Although art people think of themselves as cool and edgy, and economics people as nerdy and decidedly uncool, there are some rules of economics that apply directly to art. The most obvious? Supply and demand.
When people say that the art market is "down" as it was in 2008 and 2009, what does that really mean? It ties in directly to the laws of S & D. When the financial markets are shaky and people don't feel like they have as much money, their art budgets are some of the first things to go. That has a significant effect on local and mid-range gallery markets. What guides the larger market as a whole is what's going on at the major auction houses worldwide.
In the midst of an economic downturn, collectors understand that they won't get as much for their Rothko as they might during boom times. Quite sensibly, they hold off on putting it on the block until the market shows signs of recovery. As a result, auction houses are given fewer and fewer top-tier pieces to sell, and they're forced to sell more mediocre works. Collectors aren't stupid, and once they sense that the offerings by Christie's, Sotheby's, and their buddies are less than fabulous, they stay home. That means the prices achieved for those mediocre pieces are . . . well, mediocre.

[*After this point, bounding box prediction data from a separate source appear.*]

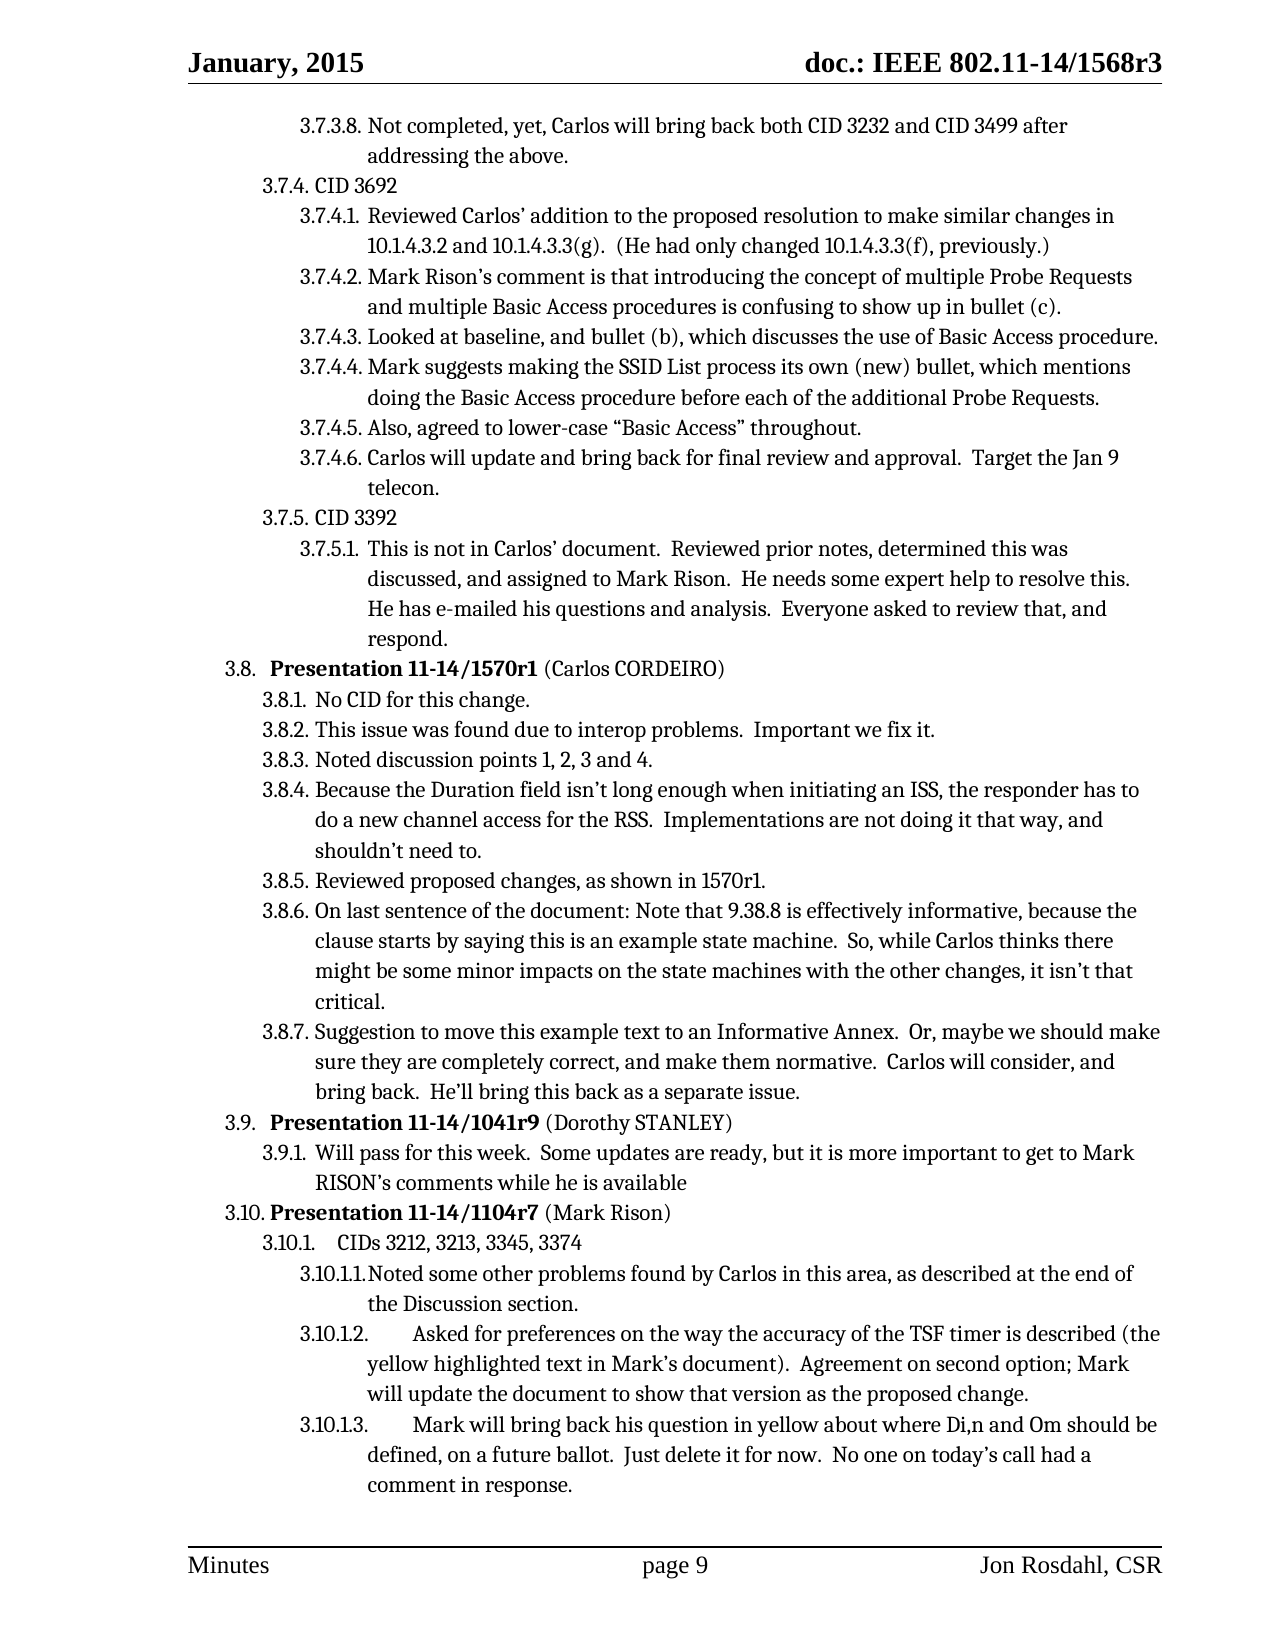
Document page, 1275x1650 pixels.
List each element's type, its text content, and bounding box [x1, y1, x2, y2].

list Mark Rison’s comment is that introducing the concept of multiple Probe Requests and multiple Basic Access procedures is confusing to show up in bullet (c). [300, 263, 1162, 320]
list Carlos will update and bring back for final review and approval. Target the Jan 9 telecon. [300, 445, 1162, 501]
list Suggestion to move this example text to an Informative Annex. Or, maybe we should make sure they are completely correct, and make them normative. Carlos will consider, and bring back. He’ll bring this back as a separate issue. [262, 1019, 1162, 1106]
list This issue was found due to interop problems. Important we fix it. [262, 717, 1162, 743]
list Not completed, yet, Carlos will bring back both CID 3232 and CID 3499 after addressing the above. [300, 112, 1162, 169]
list Mark will bring back his question in yellow about where Di,n and Om should be defined, on a future ballot. Just delete it for now. No one on today’s call had a comment in response. [300, 1411, 1162, 1498]
list This is not in Carlos’ document. Reviewed prior notes, determined this was discussed, and assigned to Mark Rison. He needs some expert help to resolve this. He has e-mailed his questions and analysis. Everyone asked to review that, and respond. [300, 535, 1162, 652]
list Asked for preferences on the way the accuracy of the TSF timer is described (the yellow highlighted text in Mark’s document). Agreement on second option; Mark will update the document to show that version as the proposed change. [300, 1321, 1162, 1408]
list CID 3392 [262, 505, 1162, 532]
list No CID for this change. [262, 686, 1162, 713]
list On last sentence of the document: Note that 9.38.8 is effectively informative, because the clause starts by saying this is an example state machine. So, while Carlos thinks there might be some minor impacts on the state machines with the other changes, it isn’t that critical. [262, 898, 1162, 1015]
list Noted discussion points 1, 2, 3 and 4. [262, 747, 1162, 773]
list Also, agreed to lower-case “Basic Access” throughout. [300, 414, 1162, 441]
list CID 3692 [262, 173, 1162, 199]
list CIDs 3212, 3213, 3345, 3374 [262, 1230, 1162, 1257]
list Presentation 11-14/1570r1 (Carlos CORDEIRO) [225, 656, 1162, 683]
list Looked at baseline, and bullet (b), which discusses the use of Basic Access procedure. [300, 324, 1162, 350]
list Reviewed Carlos’ addition to the proposed resolution to make similar changes in 10.1.4.3.2 and 10.1.4.3.3(g). (He had only changed 10.1.4.3.3(f), previously.) [300, 203, 1162, 260]
list Will pass for this week. Some updates are ready, but it is more important to get to Mark RISON’s comments while he is available [262, 1139, 1162, 1196]
list Presentation 11-14/1041r9 (Dorothy STANLEY) [225, 1109, 1162, 1136]
list Noted some other problems found by Carlos in this area, as described at the end of the Discussion section. [300, 1260, 1162, 1317]
list Presentation 11-14/1104r7 (Mark Rison) [225, 1200, 1162, 1226]
list Because the Duration field isn’t long enough when initiating an ISS, the responder has to do a new channel access for the RSS. Implementations are not doing it that way, and shouldn’t need to. [262, 777, 1162, 864]
list Reviewed proposed changes, as shown in 1570r1. [262, 868, 1162, 894]
list Mark suggests making the SSID List process its own (new) bullet, which mentions doing the Basic Access procedure before each of the additional Probe Requests. [300, 354, 1162, 411]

And the cycle of the downturn in art continues.
The good news is that 2010 seems to be breaking from 2009 in a big way. We're seeing the best works up for sale that we've seen in several years, and prices at sales so far this year are very encouraging. Alberto Giacometti's
Walking Man achieved the highest price for any work ever sold at auction ($104.3 million) in London in February, and the Asian market has shown its robustness as the Hong Kong sales earlier this month. The first week of May will bring Sotheby's and Christie's Impressionist and Modern sales in New York, which will us a lot. Both of these have some impressive lots, so we'll be watching!